Directions for this task — Copy the data exactly from the line that contains "Kaczynski, Erdogan illustrieren" through the line that contains "HELVETIA SINGT DEN SCHWEIZERPSALM 2", keeping both end lines and leaving out everything else.

::::

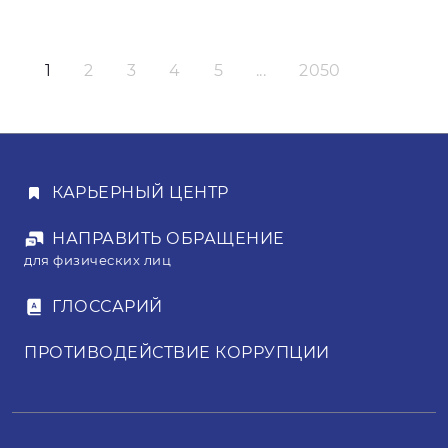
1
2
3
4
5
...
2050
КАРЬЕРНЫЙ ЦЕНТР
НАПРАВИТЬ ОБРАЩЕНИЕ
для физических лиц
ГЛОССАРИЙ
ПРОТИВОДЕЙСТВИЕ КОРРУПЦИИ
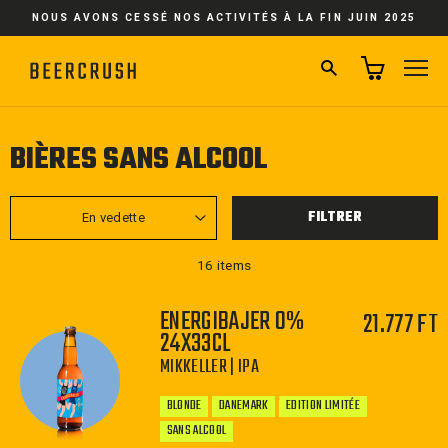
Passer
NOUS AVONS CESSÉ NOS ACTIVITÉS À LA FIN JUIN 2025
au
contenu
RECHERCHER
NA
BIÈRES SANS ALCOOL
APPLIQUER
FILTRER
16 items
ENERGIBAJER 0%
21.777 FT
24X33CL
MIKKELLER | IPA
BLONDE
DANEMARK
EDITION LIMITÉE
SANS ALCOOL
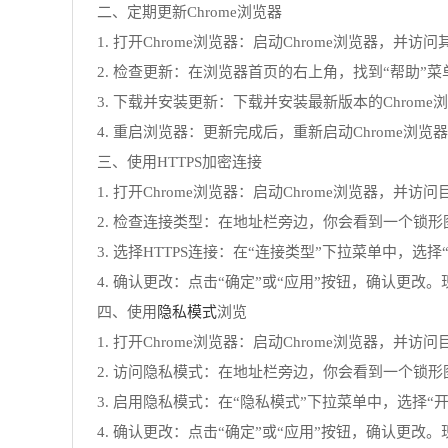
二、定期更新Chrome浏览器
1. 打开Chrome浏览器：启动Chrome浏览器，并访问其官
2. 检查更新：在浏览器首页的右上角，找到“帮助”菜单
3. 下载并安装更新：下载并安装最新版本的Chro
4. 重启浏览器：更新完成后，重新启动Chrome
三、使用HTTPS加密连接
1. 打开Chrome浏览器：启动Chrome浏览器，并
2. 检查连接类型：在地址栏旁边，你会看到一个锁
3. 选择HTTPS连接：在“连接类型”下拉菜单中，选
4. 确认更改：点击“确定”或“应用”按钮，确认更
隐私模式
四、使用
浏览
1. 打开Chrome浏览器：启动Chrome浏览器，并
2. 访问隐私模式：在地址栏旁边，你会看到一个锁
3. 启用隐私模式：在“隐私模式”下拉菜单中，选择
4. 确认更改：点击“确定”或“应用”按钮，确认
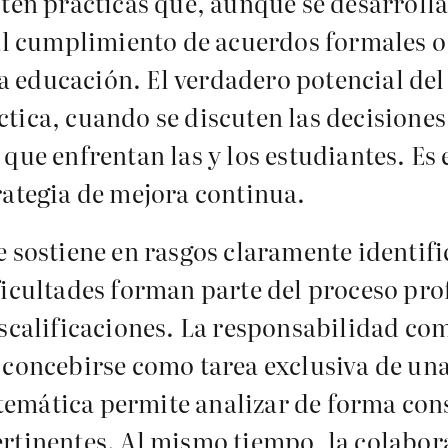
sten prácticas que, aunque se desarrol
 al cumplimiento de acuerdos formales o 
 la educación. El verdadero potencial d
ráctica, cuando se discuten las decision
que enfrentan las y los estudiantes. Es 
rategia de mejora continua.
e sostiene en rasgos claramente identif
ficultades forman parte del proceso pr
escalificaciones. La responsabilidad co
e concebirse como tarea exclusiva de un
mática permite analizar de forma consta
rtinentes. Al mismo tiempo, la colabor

::::

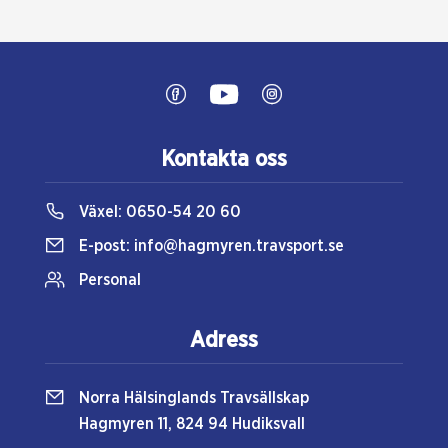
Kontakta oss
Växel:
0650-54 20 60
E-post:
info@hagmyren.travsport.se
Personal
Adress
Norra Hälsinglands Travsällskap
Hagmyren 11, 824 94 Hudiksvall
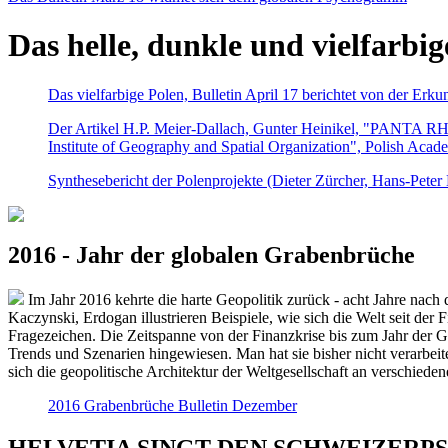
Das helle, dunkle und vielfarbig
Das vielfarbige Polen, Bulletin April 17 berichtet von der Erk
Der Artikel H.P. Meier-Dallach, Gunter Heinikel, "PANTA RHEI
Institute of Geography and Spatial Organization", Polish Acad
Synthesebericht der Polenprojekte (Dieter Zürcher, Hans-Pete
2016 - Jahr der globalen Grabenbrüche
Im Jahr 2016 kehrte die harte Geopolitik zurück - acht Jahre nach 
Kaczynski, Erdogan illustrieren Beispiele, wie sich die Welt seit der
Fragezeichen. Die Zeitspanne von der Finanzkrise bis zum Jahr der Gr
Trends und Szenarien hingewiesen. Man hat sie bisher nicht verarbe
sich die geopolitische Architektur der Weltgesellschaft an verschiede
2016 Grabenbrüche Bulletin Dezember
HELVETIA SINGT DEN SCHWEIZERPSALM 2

::::

Result below —
Kaczynski, Erdogan illustrieren Beispiele, wie sich die Welt seit der
Fragezeichen. Die Zeitspanne von der Finanzkrise bis zum Jahr der Gr
Trends und Szenarien hingewiesen. Man hat sie bisher nicht verarbe
sich die geopolitische Architektur der Weltgesellschaft an verschiede
2016 Grabenbrüche Bulletin Dezember
HELVETIA SINGT DEN SCHWEIZERPSALM 2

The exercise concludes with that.